Potatopots · 30/11/2019 09:47

thenamegames but usually those thousands are from long term use of alcohol, not from a single shot that wasn’t actually tequila but paint thinner

OP posts:
retiredand · 30/11/2019 09:47

Sweaty Leah Betts is dead Confused definitely the video had an impact on me, every single time I was offered drugs I thought of that.

Eye rolling and saying all teenagers do it isn't helpful, it normalises drug use.

To the poster who said "I hardly knew anyone that drank alcohol when doing ecstasy so it’s a rare case". Just because they didn't in your circle doesn't mean the other poster is wrong. I know adults who are still doing it but now have moved onto taking it with alcohol. And I know people who have died.

OP I know the posters who are saying stay calm are right, not sure I could though.

90schic · 30/11/2019 09:48

@Iamnotagoddess lol.

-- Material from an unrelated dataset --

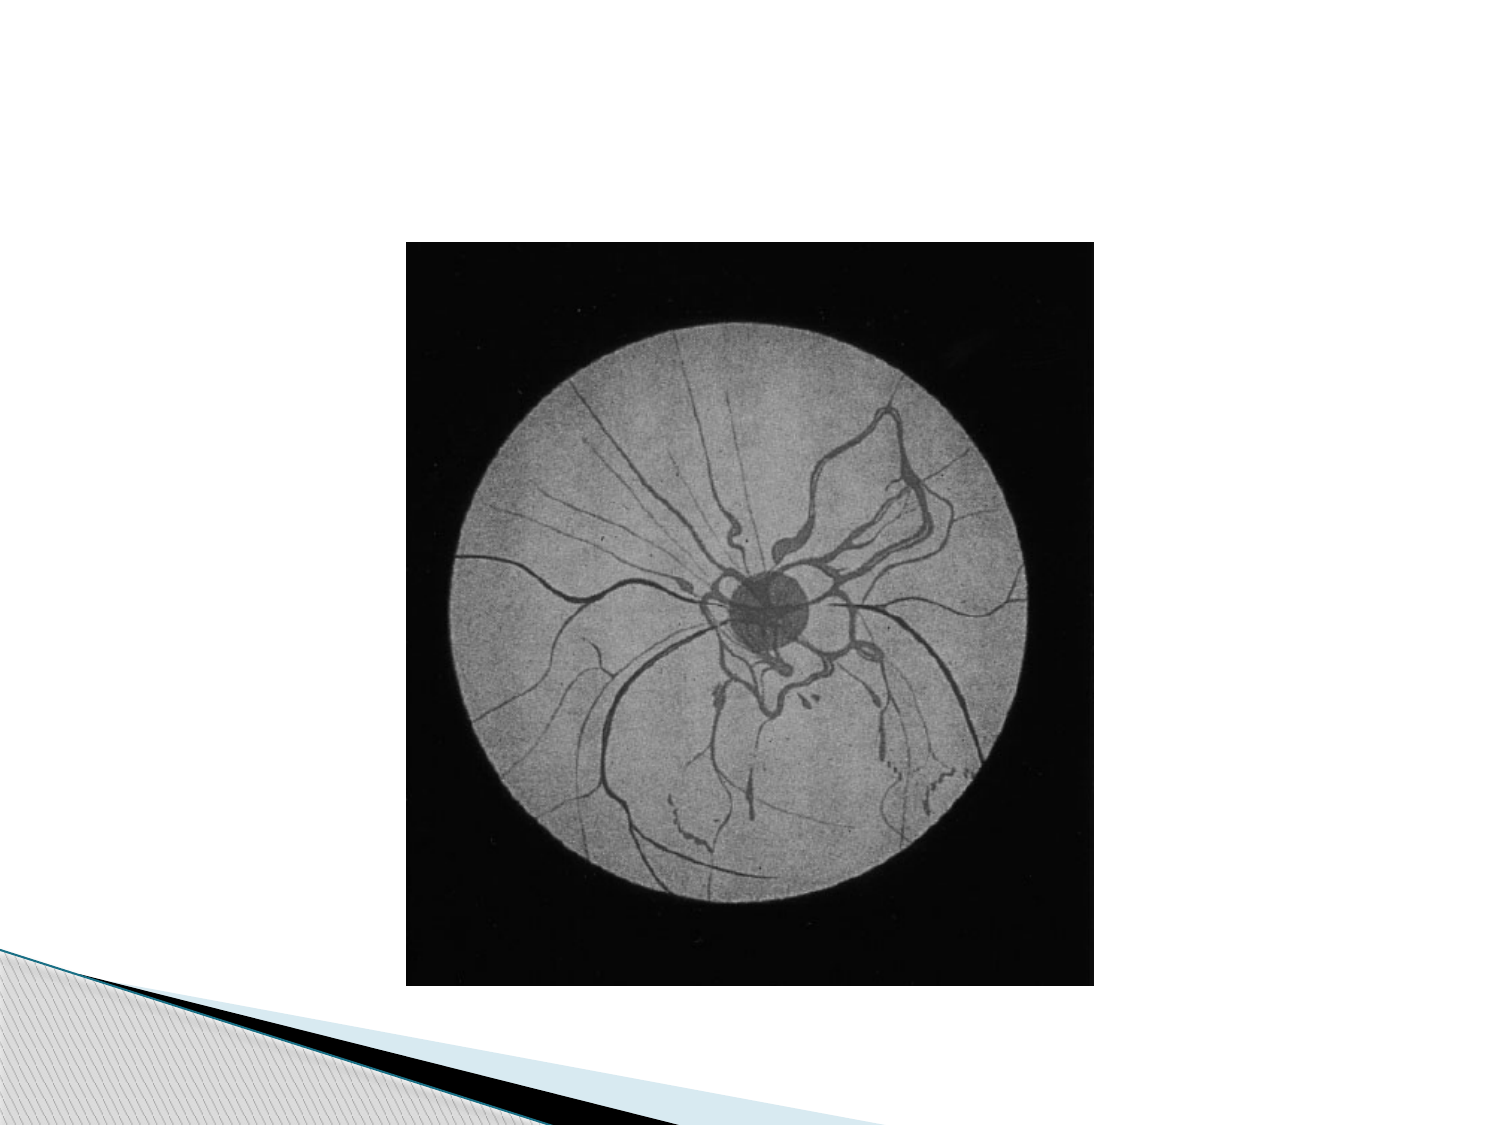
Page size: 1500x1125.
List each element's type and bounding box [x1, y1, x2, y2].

Yes YP do...don’t be so naive. I know what an ecstasy pill looks like and I’m sure lots of other people on this thread do too. The quality / % of ecstasy actually in the pill obviously is unknown. But anything bought as a pill is assumed to be ecstasy - 99% of the time. All other recreational drugs come as powders.

Dilkhush · 30/11/2019 09:48

As far as I remember, Leah Betts didn't die from drug use. She died from her own ignorance. In her anxiety to not be dehydrated after taking a pill she drank so much water that she poisoned her system and that's what killed her.

I would bin the pills you found and have a long and honest chat with my DC about the real dangers of drugs, so that the DC is at least not ignorant. There used to be a website called ?Talk to Frank which was very good. I don't know if it's still there. Knowledge is power.

ladybee28 · 30/11/2019 09:50

I'd go in with questions.

Nothing but questions, to start with - she's not in trouble, but you want to understand. Where did they come from, what's the story, is it a regular thing, if so, why, does she feel safe doing it, how does she keep herself safe, etc etc.

The more she opens up, the more space you have to talk her through things without it being a 'lecture' and shutting her down.

And make sure she's aware of things like Fentanyl - it is TERRIFYINGLY lethal and showing up cut into all kinds of other things.

MeanMrMustardSeed · 30/11/2019 09:50

I’d talk to her about the supply chain; who makes them, where and what with.
I find it crazy that millennials and teenagers are massively into the environment, what they put into their bodies and fair trade, but are happy to take unknown, unregulated substances, in an industry based on fear, intimidation, addiction and often slavery.